I’ll make this manageable by doing a little in each class period rather than going with a one-and-done approach. It’ll take 10-15 minutes at the beginning of several classes to cover all of this, but I think it’s worth it, not least of which because AI is going to become more prevalent in our everyday choices beyond the classroom, and learning how to analyze those situations is a valuable critical-thinking skill.
All of this is, as yet, completely untested! But I’ll write a follow-up next term about how this goes, and student reactions.
*Thank you to Ann Gagné for pointing me toward these resources and prodding me to think about how accessible ChatGPT is to users with disabilities.
9 thoughts on “ChatGPT and all that follows”

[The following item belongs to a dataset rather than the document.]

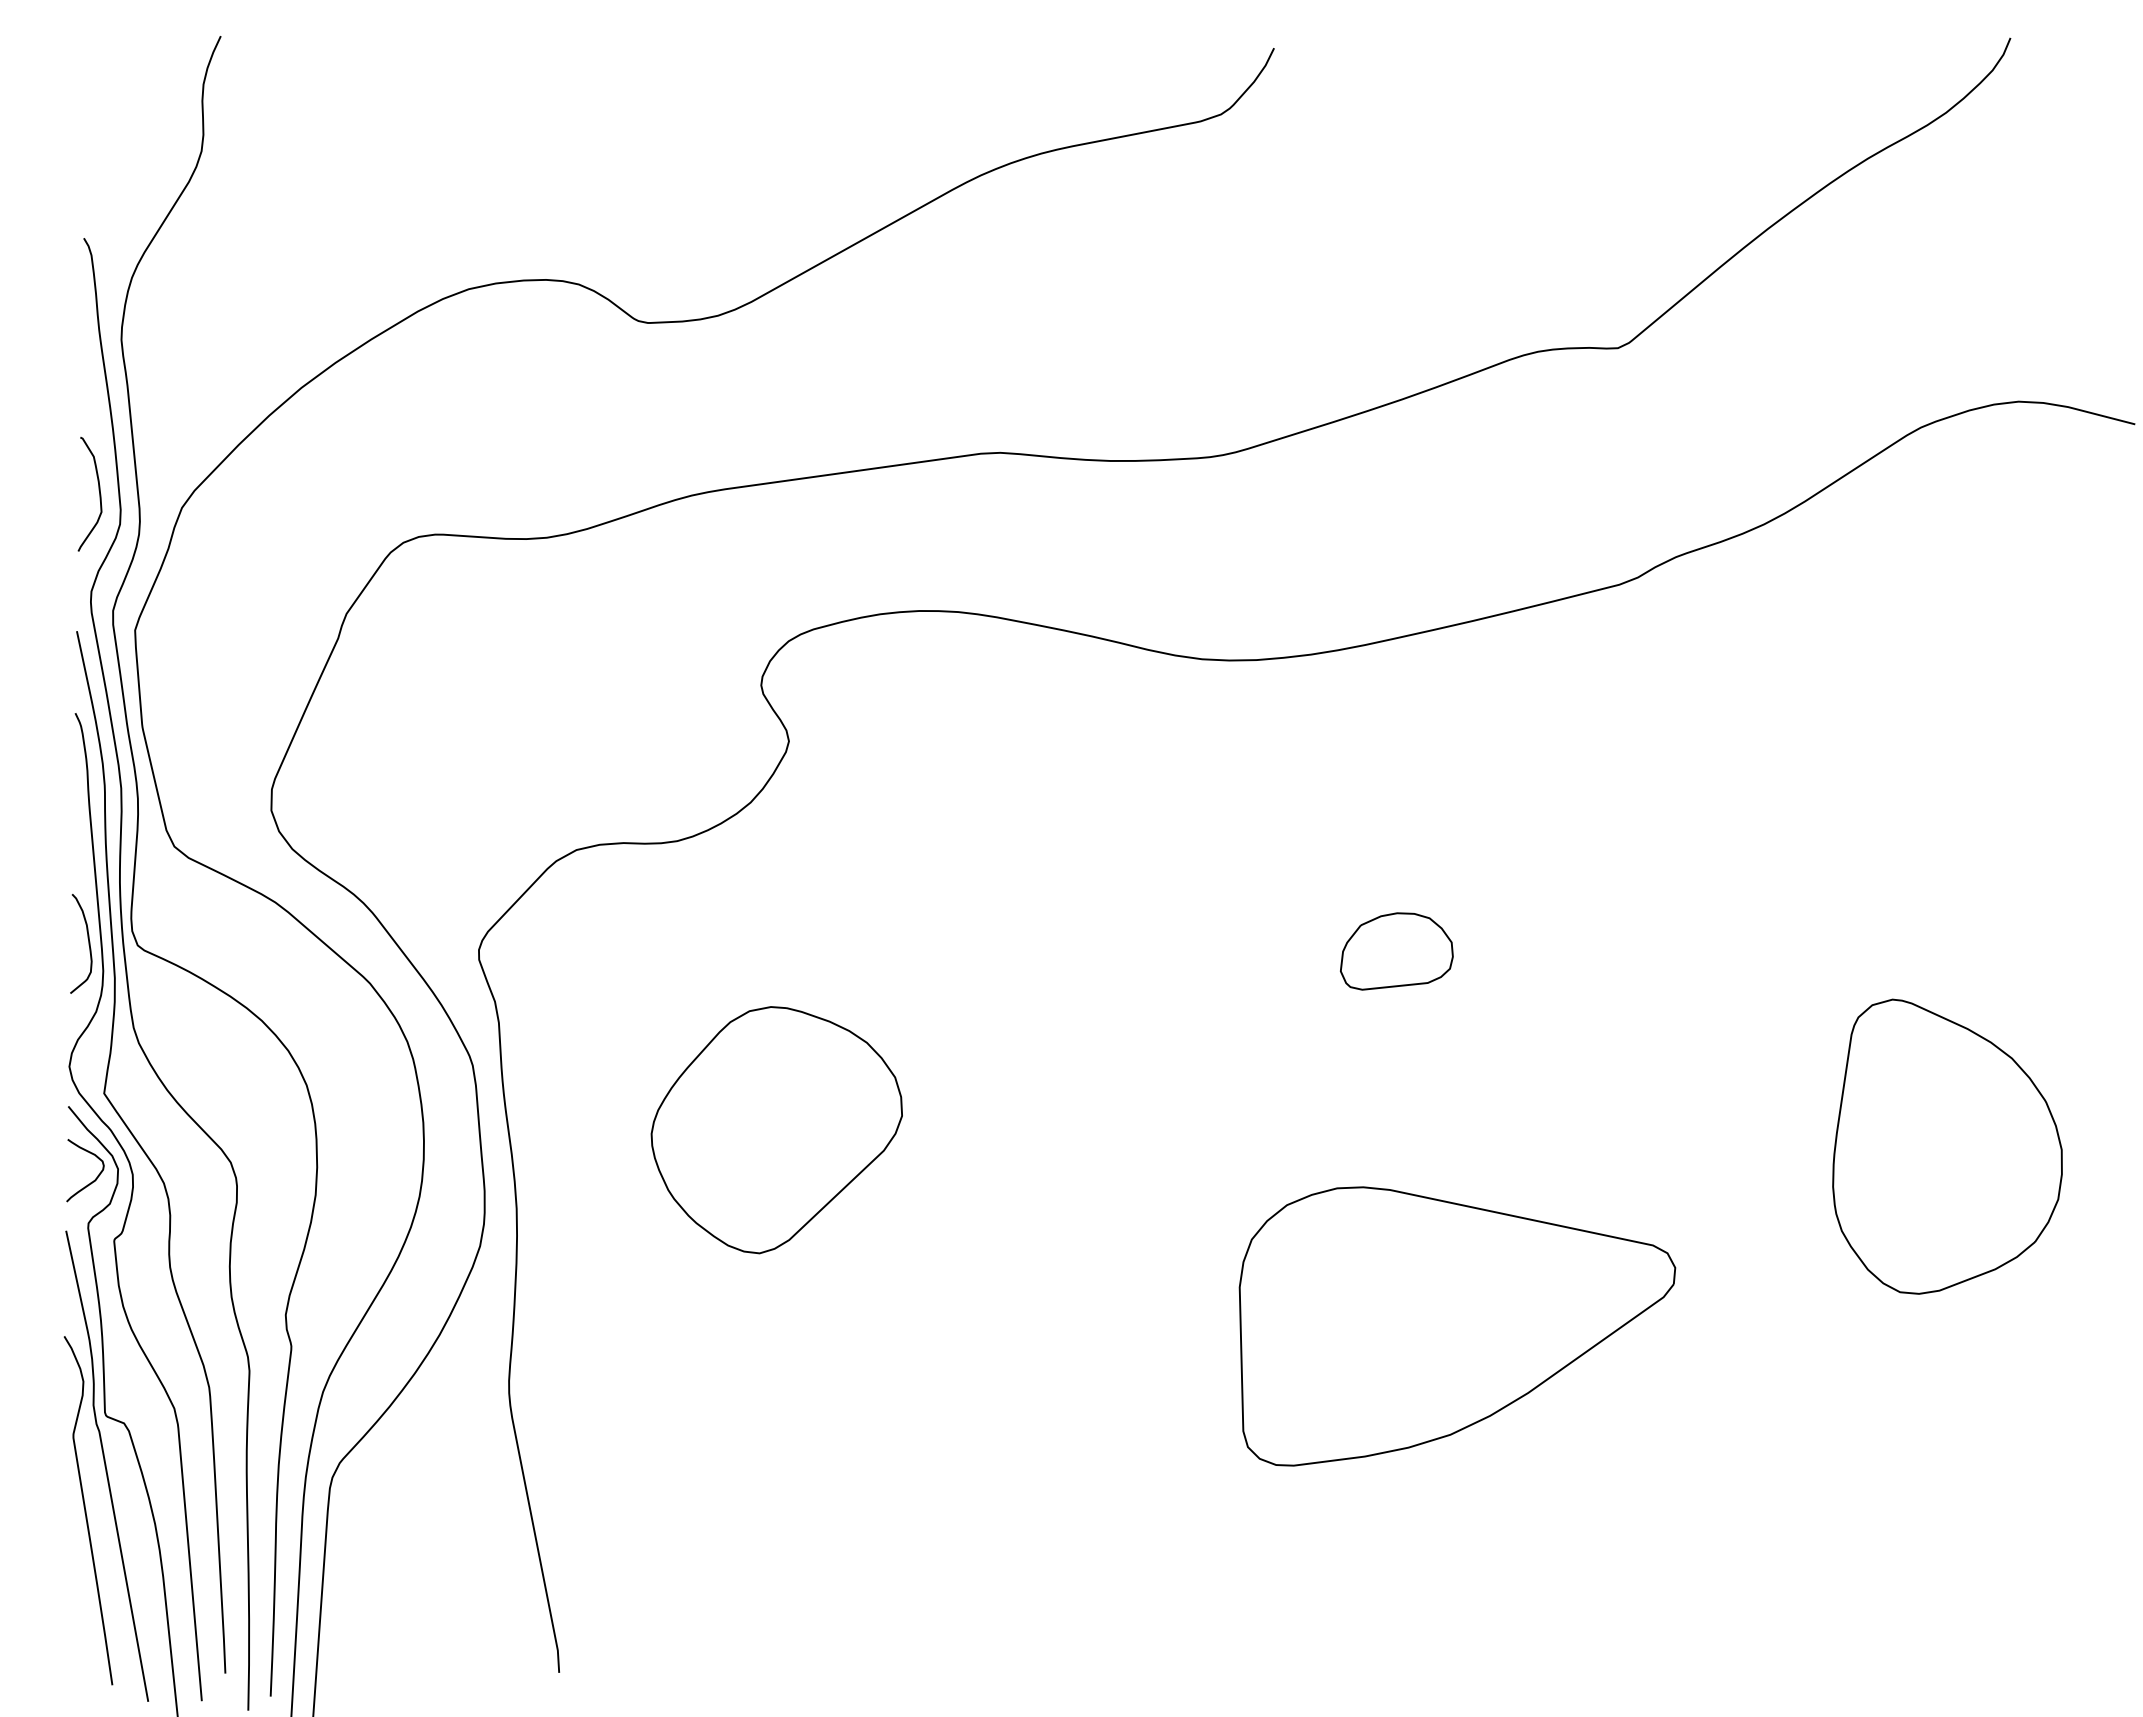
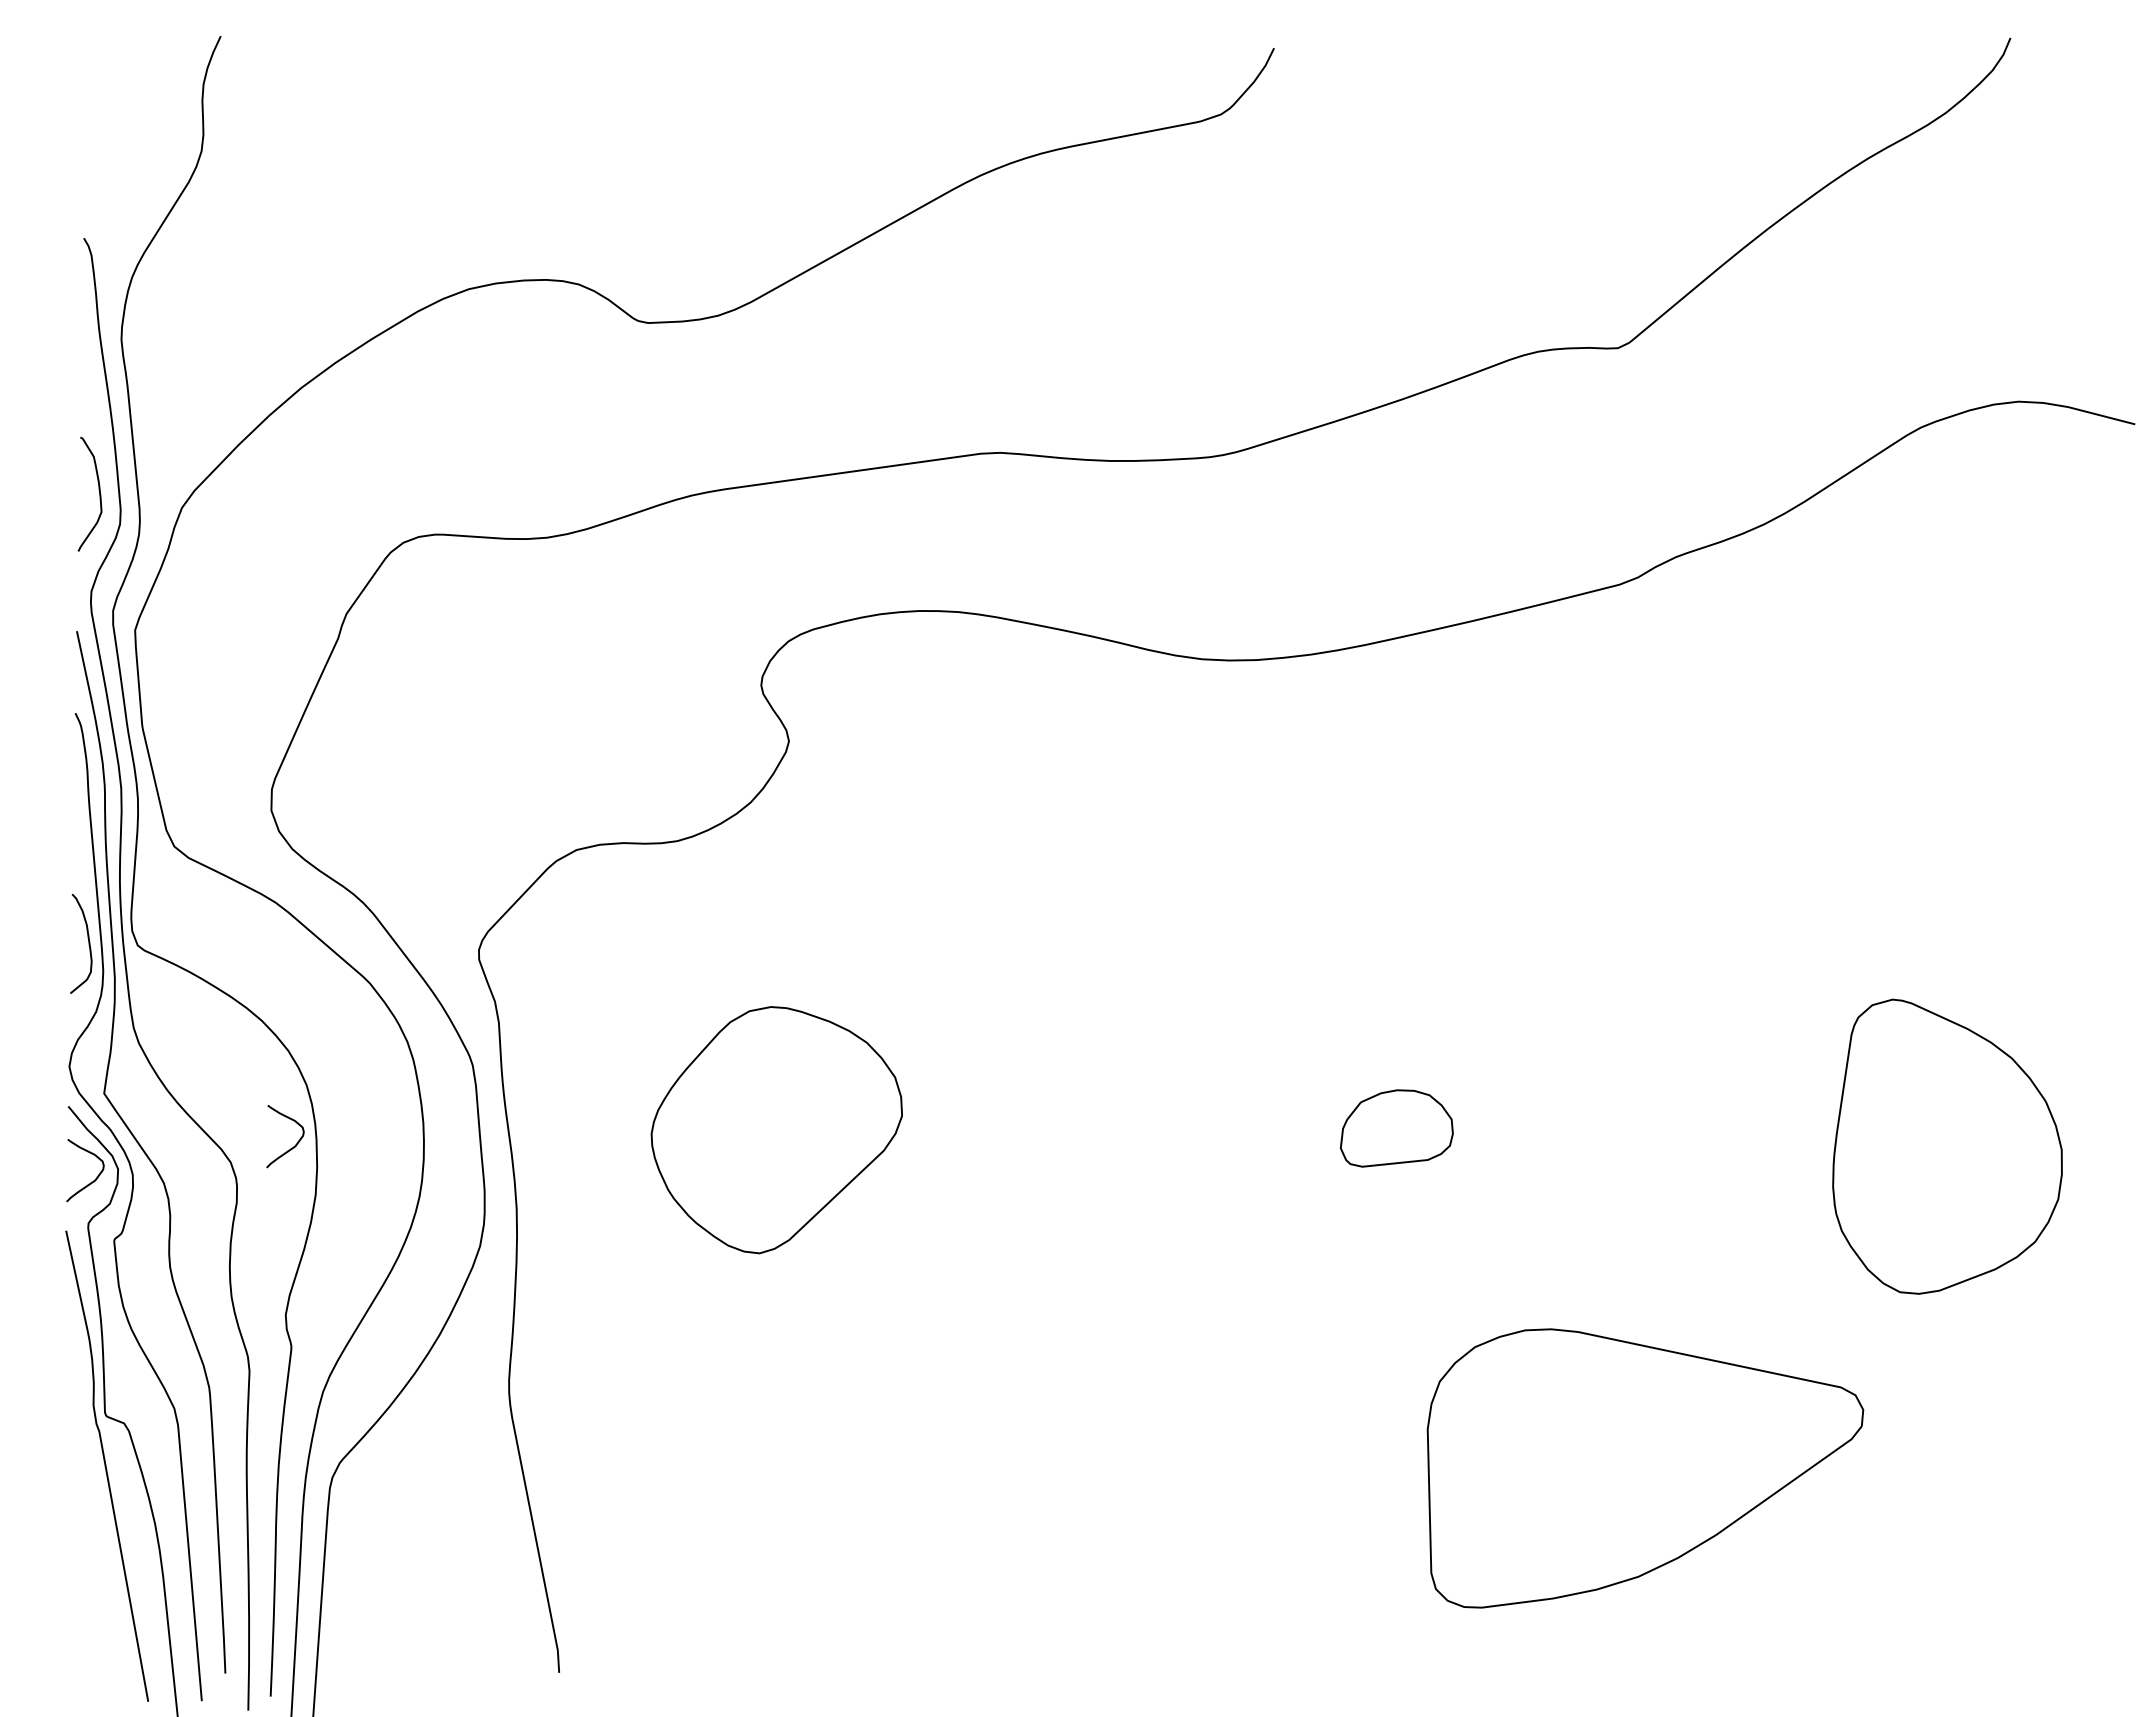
part at (1396, 951) position: (1396, 951) -> (1396, 1128)
curve at (291, 1147): none -> present
part at (1457, 1326) position: (1457, 1326) -> (1645, 1468)
curve at (86, 1510): present -> none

Really thoughtful and helpful. I’m teaching this semester and my team needs to grade for 60-80 students. Thinking about which of these ideas I might incorporate into my class – thank you.
Thanks, Ethan!
Very helpful perspectives. Thanks for the ideas. I’m curious to see how it goes when you get into the classroom and try them. Thanks. Heather
Oh! I love the idea of having students write a bio using predictive text! Thanks for sharing these musings, Cate.
Thank you for this post. We are all learning as we go along. Students will get mixed messages, with some faculty allowing AI tools and others not. I hope students and faculty kind be kind with each other. My AI policy, not allowing use, is framed in terms of learning, with no mention of academic integrity violations. If we lose the focus on learning, we might as well quit higher ed.